## [作業指示 1]
次の(a)〜(c)が本文の内容と合っているかを「はい」か「いいえ」で答え、判断の根拠となる本文の語句をそのまま引用しなさい。
(a) 『それ、すべて過緊張です。』の著者は精神科医である。
(b) 過緊張に特に注意が必要なのは、怠けがちな人だとされている。
(c) 著者が提唱しているのは「3つのレスト(休息)」である。
## [作業指示 2]
本文では、「過緊張」は何の乱れにもつながるとされているか。

## [本文]
┌──

「最近ずっと緊張している気がする」「休んでいるのに疲れが抜けない」「何もしていないのに焦る」
そんな状態が続いていませんか?
それ、実は過緊張かもしれません。
精神科医・奥田弘美氏の著書『それ、すべて過緊張です。』によると、現代の多くの人は、無意識のうちに“常に心と体が緊張している”状態に陥っているといいます。
特に真面目で頑張り屋の多い日本人は、この「過緊張気質」に要注意。
本記事では、自律神経の乱れにもつながる「過緊張」の正体やそのリスク、そして著者が提唱する「3つのレスト(休息)」をもとにしたセルフケア法を、わかりやすく解説します。
なぜ今「過緊張」に注目すべきなのか
ストレス社会で静かに進行する「過緊張」

└──

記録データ

┌──

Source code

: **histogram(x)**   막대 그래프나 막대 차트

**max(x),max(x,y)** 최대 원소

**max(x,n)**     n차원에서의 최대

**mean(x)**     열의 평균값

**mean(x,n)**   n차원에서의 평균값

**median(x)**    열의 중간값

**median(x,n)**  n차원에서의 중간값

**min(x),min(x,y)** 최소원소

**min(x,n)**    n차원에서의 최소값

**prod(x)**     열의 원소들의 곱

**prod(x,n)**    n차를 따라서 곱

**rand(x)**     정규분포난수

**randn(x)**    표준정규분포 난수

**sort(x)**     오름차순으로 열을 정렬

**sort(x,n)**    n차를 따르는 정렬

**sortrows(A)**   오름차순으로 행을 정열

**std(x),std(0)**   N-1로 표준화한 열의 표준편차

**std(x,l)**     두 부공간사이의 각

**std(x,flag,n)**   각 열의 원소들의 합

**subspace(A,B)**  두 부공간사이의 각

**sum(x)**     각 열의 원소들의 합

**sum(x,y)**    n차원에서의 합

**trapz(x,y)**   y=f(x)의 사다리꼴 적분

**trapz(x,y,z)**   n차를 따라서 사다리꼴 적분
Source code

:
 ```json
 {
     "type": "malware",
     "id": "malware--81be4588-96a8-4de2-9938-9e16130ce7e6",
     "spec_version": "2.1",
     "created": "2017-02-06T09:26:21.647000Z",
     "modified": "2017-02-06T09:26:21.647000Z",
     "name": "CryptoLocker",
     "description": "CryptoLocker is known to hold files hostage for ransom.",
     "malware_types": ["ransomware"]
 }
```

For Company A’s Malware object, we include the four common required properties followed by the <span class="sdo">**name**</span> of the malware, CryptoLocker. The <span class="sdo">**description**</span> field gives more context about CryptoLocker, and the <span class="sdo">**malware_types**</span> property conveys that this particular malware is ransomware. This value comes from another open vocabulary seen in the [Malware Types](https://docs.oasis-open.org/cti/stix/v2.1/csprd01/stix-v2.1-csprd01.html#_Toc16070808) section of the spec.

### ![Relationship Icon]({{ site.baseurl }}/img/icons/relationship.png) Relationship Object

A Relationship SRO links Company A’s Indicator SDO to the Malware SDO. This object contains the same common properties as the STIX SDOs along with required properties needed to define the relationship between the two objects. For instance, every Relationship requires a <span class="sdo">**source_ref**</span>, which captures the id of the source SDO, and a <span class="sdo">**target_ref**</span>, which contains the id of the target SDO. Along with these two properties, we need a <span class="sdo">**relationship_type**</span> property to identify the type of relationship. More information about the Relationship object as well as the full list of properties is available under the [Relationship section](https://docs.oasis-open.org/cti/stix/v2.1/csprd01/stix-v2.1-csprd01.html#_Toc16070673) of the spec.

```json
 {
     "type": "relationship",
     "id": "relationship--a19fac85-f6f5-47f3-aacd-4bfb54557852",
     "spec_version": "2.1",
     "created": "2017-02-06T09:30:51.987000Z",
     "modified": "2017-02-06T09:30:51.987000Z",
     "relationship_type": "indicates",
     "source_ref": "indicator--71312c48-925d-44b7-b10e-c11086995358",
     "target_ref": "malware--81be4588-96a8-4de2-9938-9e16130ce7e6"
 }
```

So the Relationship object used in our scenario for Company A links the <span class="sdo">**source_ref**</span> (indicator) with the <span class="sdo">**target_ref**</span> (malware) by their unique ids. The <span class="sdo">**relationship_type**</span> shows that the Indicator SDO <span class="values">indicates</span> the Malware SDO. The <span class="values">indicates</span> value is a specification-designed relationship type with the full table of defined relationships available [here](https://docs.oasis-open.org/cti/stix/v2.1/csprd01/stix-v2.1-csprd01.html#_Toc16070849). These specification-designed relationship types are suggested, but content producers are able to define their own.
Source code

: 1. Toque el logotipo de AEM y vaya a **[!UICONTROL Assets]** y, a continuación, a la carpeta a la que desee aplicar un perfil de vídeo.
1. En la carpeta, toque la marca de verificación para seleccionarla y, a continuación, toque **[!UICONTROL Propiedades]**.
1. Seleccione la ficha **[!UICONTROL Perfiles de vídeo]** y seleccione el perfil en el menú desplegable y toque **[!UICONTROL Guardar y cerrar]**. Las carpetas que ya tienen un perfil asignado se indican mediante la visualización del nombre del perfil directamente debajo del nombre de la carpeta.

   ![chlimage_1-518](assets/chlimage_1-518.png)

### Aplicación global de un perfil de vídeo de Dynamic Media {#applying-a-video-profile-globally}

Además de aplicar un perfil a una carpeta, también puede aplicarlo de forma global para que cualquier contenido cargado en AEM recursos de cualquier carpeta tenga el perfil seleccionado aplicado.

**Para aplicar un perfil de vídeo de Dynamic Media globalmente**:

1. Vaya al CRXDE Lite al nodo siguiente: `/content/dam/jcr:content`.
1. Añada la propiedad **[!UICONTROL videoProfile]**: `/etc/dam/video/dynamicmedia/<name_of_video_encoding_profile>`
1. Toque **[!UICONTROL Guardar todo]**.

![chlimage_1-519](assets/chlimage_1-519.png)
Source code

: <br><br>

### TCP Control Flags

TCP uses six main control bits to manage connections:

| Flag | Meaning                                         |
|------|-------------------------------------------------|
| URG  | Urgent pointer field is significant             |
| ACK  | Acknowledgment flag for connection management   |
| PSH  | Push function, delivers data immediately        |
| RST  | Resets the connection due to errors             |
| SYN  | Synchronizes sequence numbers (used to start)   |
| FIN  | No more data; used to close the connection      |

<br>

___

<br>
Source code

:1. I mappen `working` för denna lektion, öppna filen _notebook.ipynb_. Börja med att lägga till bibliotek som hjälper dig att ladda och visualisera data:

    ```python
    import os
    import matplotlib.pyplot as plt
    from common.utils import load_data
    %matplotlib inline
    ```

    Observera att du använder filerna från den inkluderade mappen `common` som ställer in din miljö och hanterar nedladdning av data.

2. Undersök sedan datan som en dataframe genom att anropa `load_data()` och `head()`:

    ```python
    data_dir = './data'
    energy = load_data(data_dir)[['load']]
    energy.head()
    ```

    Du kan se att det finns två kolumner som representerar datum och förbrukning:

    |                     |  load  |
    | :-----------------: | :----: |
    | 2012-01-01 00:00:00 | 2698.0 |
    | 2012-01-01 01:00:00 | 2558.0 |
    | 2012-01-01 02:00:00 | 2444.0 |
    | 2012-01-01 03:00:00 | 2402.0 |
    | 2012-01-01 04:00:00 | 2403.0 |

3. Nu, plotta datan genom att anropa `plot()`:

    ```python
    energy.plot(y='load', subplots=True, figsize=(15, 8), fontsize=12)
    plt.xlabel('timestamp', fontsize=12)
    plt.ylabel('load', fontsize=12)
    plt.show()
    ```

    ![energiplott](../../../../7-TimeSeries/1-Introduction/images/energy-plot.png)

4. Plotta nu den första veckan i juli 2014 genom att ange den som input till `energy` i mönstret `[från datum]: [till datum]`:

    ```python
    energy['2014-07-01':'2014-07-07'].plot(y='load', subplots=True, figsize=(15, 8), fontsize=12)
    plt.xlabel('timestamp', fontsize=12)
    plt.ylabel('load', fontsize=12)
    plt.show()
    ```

└──

## [解答 1]
(a) はい:「精神科医・奥田弘美氏の著書『それ、すべて過緊張です。』」
(b) いいえ:「特に真面目で頑張り屋の多い日本人は、この「過緊張気質」に要注意。」
(c) はい:「著者が提唱する「3つのレスト(休息)」」

## [解答 2]
自律神経の乱れ。